I know low-carb diets are popular, and pasta itself is often treated as its own special category of food to avoid. But as a registered dietitian (and Italian-American) pasta will always have a place in my diet. Here's why I love it and I think it deserves a spot on your plate too, as well as a bit about pasta nutrition.

I Love Pasta and Here's Why

  • It's delicious.
  • It's fast.
  • It's cheap.
  • It's versatile.
  • The whole family loves it.

Those are the big reasons and they're all pretty good ones. Pasta night is one of the easiest nights of the week for my family, as far as dinners go. I can make Roasted Tofu & Peanut Noodle Salad, Classic Mac and Cheese or a pot of Tomato & Kale Pesto Pasta and everyone (toddler included) is satisfied.

As a bonus, I usually get at least one meal of leftovers. There's tomorrow's lunch!

Pasta is also an affordable way to feed hungry mouths, coming in around just $1-2 per box (that's under $0.20 a serving).

When I'm running short on time and everyone is clamoring to be fed, pasta comes to my rescue. There are many pasta recipes that clock in at 30 minutes or less. And, while I may not make dishes that bring people to tears, pasta always turns out tasty.

Is Pasta Healthy?

Now, if you agree with me on all of that—but you still think pasta is "bad" for you—here's what you need to know.

Two ounces of dried white pasta has about 200 calories, 7 grams of protein and 2 grams of fiber, along with iron and B vitamins, per the USDA.

Choose whole-wheat pasta and you'll get a little bit more protein and 7 grams of fiber. Bean-based pastas are another way to up your protein and fiber intake (but they do taste a little different compared to traditional pasta).

And while pasta may be a carbohydrate-rich food, it also delivers lots of important nutrients. It's definitely not empty calories.

Now, I know what you're thinking. Who eats just one serving of pasta? Most of us do eat more, but not the equivalent of a never-ending bowl of pasta.
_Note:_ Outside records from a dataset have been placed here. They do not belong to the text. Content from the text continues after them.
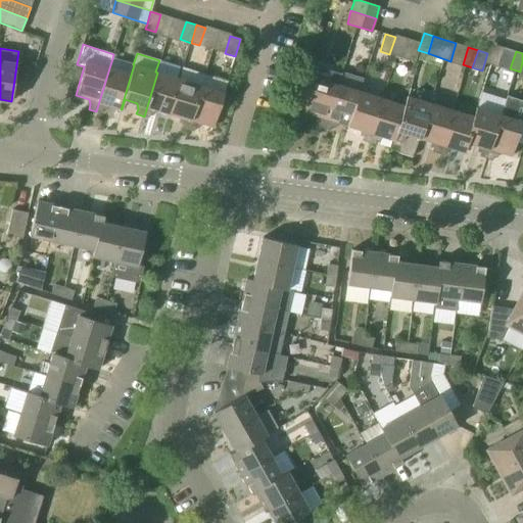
[(134,64),(133,64),(112,58),(96,111),(102,113),(103,108),(108,105),(121,109),(134,64)]
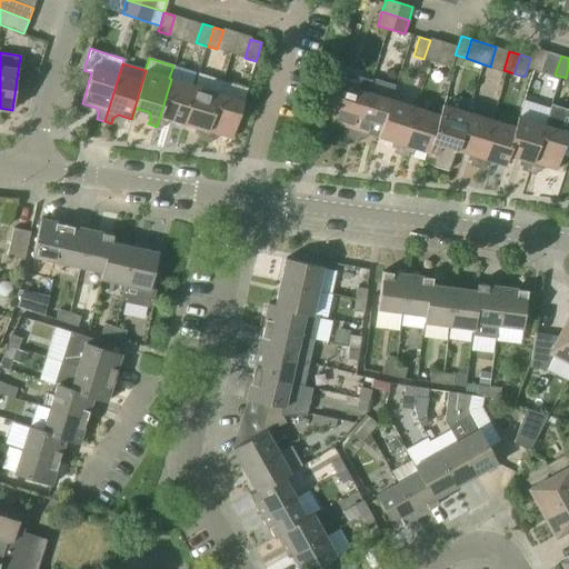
[(321,108),(333,111),(330,122),(346,127),(347,132),(345,138),(352,140),(367,92),(343,85),(347,72),(333,68),(321,108)]
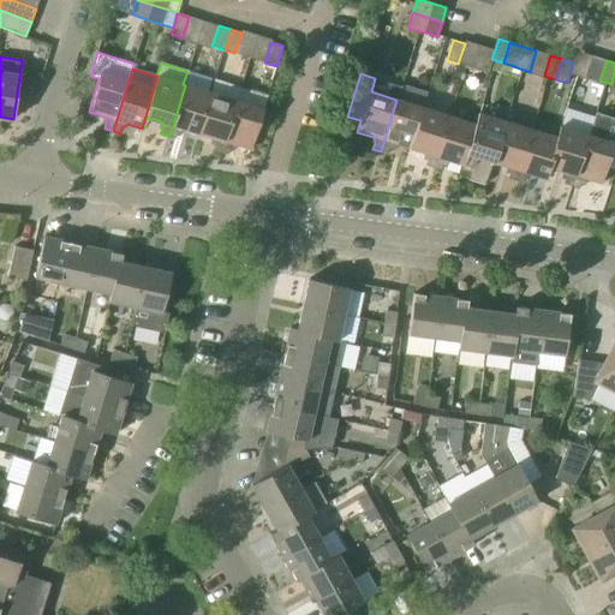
[(34,94),(37,82),(28,79),(25,91),(34,94)]
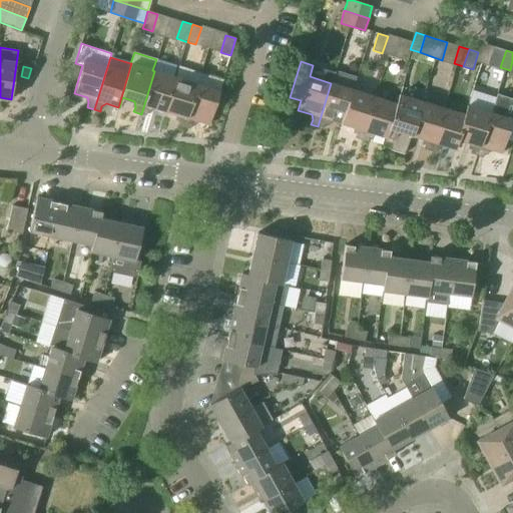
[(176,77),(165,111),(177,115),(178,120),(177,125),(184,127),(200,73),(179,66),(175,77),(176,77)]
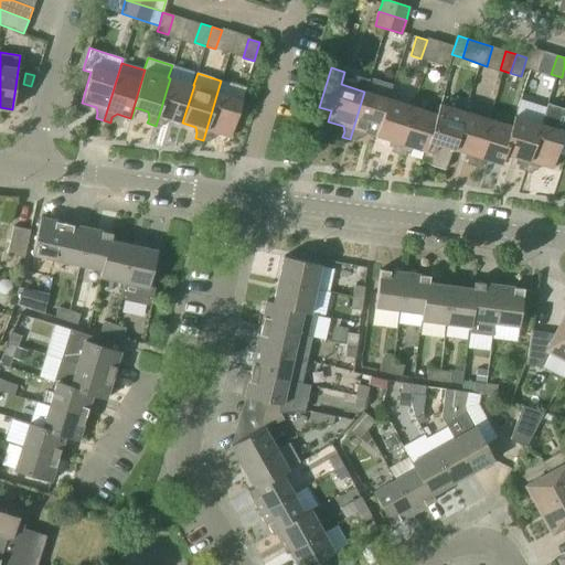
[(194,85),(193,85),(170,78),(156,126),(161,127),(162,123),(168,118),(182,123),(194,85)]
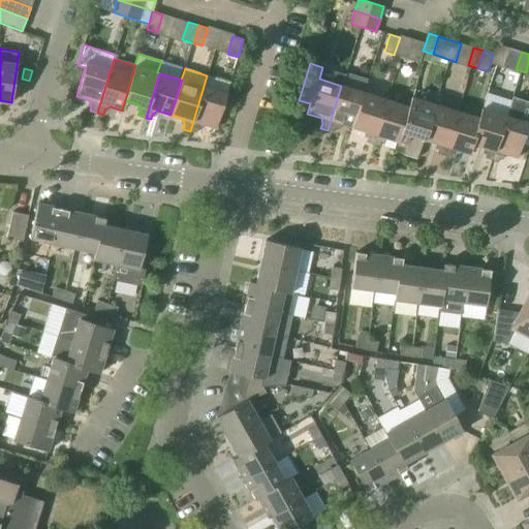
[(229,83),(207,75),(190,131),(195,133),(197,128),(201,124),(216,128),(226,94),(229,83)]
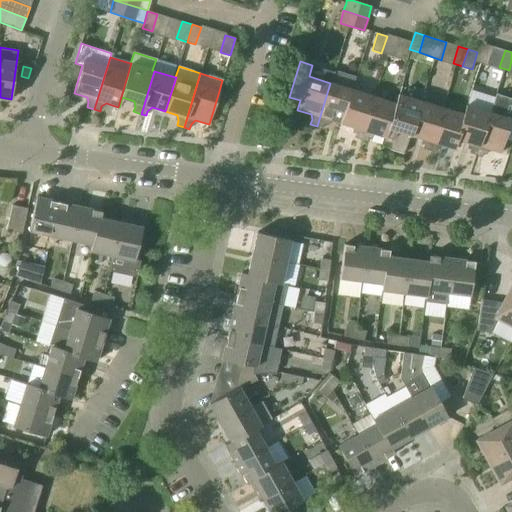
[(341,123),(352,90),(330,83),(317,126),(323,128),(325,123),(329,120),(341,123)]
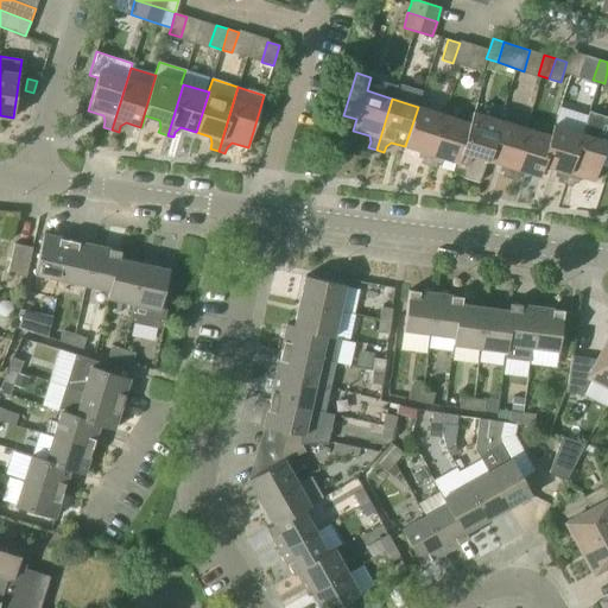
[(428,165),(443,115),(418,107),(405,146),(420,151),(422,158),(420,163),(428,165)]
About one cup of cooked pasta (for most shapes that's two ounces of dry pasta) mixed with vegetables can be a satisfying portion for many people. But even if you eat two whole cups of pasta, that's still only about 400 calories (plus 14 grams of protein and vitamins and minerals). That's not too shabby for a two-cup serving.

Another thing to note—the Mediterranean Diet consistently ranks as the top diet to follow for better health. And guess what? Pasta is a part of that diet. It's not that you should eat it for every meal, but it can absolutely be included in a healthy diet.

Now, let's say you have a special diet concern—like diabetes. There are plenty of ways to make pasta fit into your diet. For example, choose whole-grain or bean varieties more often, bulk it up with veggies and protein and choose sauces with less sodium. And check out these diabetes-friendly pasta recipes.

If you're gluten-free, you can cook with gluten-free pasta—which has come a long way. Just follow the label directions to cook it to the right consistency so that you don't end up with either mush or an overly-chewy texture.

Why You Should Eat the Foods You Love

First of all, life is short. And if you restrict the foods you like, you're more likely to binge on them later. Maybe for you, that's not pasta. Maybe it's rice or ice cream or gummy bears. Whatever it is, if you ban it from your diet, you're more likely to overdo it when you finally do eat those foods again.

Sometimes what food we choose is about more than its nutritional value. It can be about convenience. It can help us celebrate with our family. It might have to do with our budget. And even though it's been put down over and over again, pasta can be good for you. So mix it up, try new recipes with it—and above all, enjoy it.